REPUBLIKA.CO.ID, JAKARTA -- Direktur Lembaga Biologi Molekuler, Eijkman Prof Amin Soebandrio, mengomentari soal lonjakan kasus Covid-19 yang terjadi belakangan ini. Ia mengatakan, pembatasan mobilitas masyarakat dan kerumunan menjadi kunci utama dalam memutus mata rantai penyebaran Covid-19.
"Bagaimana cara menghindari, memutus rantai penularannya, sebetulnya tindakannya sama. Selama kita bisa menghentikan mencegah virus itu loncat dari satu orang ke orang lain itu kita memutuskan rantai penularan," kata Amin di Kompleks Parlemen, Senayan, Jakarta, Rabu (16/6).
Agar penularan tidak terjadi terus menerus, Amin memandang Gerakan 5 M penting dilakukan secara disiplin. Gerakan 5 M yang dimaksud yaitu, memakai masker, mencuci tangan, menjaga jarak, menjauhi kerumunan, dan membatasi mobilisasi dan interaksi.
Selain itu, herd immunity juga sesegera mungkin harus dicapai. "Karena kita berlomba dengan kecepatan si virus itu bermutasi. Nah, selama kita bisa mencegah virusnya bermutasi itu jalan paling baik," ujarnya.
Selain itu, Amin menilai kecepatan tracing juga dianggap penting dalam memutus penularan Covid-19. Namun, kendalanya saat ini waktu antara kasusnya masuk sampai mendapatkan WGS itu masih sangat panjang.
"Tapi sekarang kita diharapkan dalam waku satu dua minggu kita sudah bisa mendapatkan informasi itu, sehingga masih bisa terkejar. Kecepatan tracing tresting menjadi penting. Tapi kan dalam kenyataannya dari kasus positif sampai PCR itu aja butuh waktu 2-3 hari," jelasnya.
Dirinya juga melihat melonjaknya kasus Covid-19 di Indonesia tidak lepas dari melonjaknya kasus yang terjadi di India. Tidak lama setelah kasus di India meledak, mobilitas manusia selama mudik di Indonesia juga bertambah.

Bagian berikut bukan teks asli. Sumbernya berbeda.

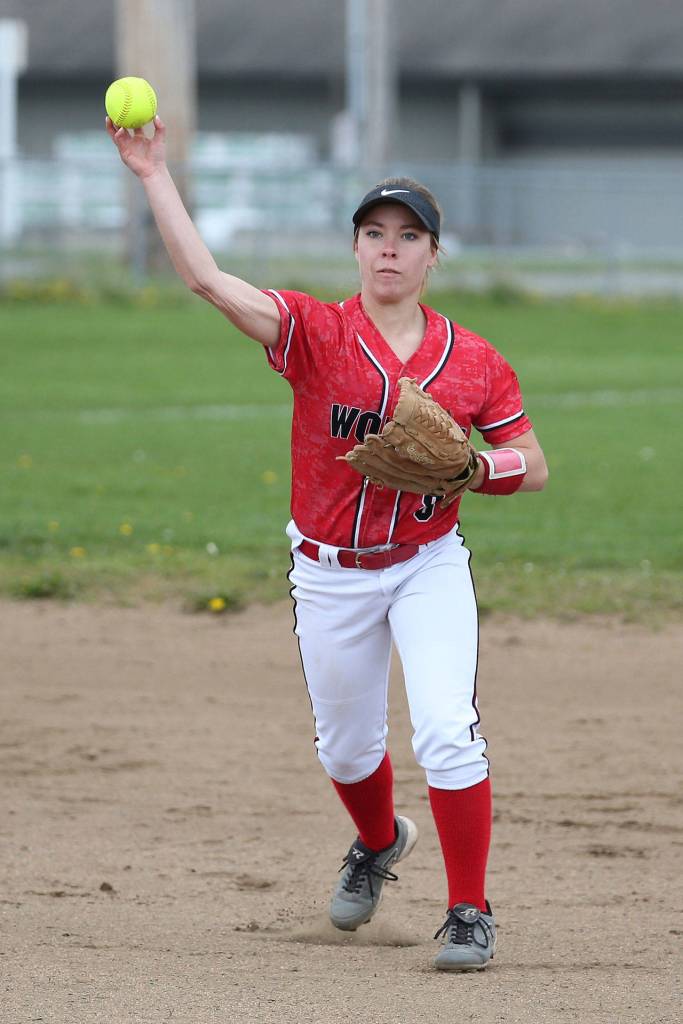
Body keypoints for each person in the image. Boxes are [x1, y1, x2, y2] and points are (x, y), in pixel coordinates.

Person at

Ditambah lagi ada pergerakan eksodus kapal dari india ke indonesia.
"Walaupun kita belum punya bukti secara ilmiah mengaitkan satu sama lain tapi kalau dilihat dari kejadiannya satu setelah lainnya, dan juga dari virus yang kita temukan kemungkinan ada hubungan di antara dua peristwa itu," ungkapnya.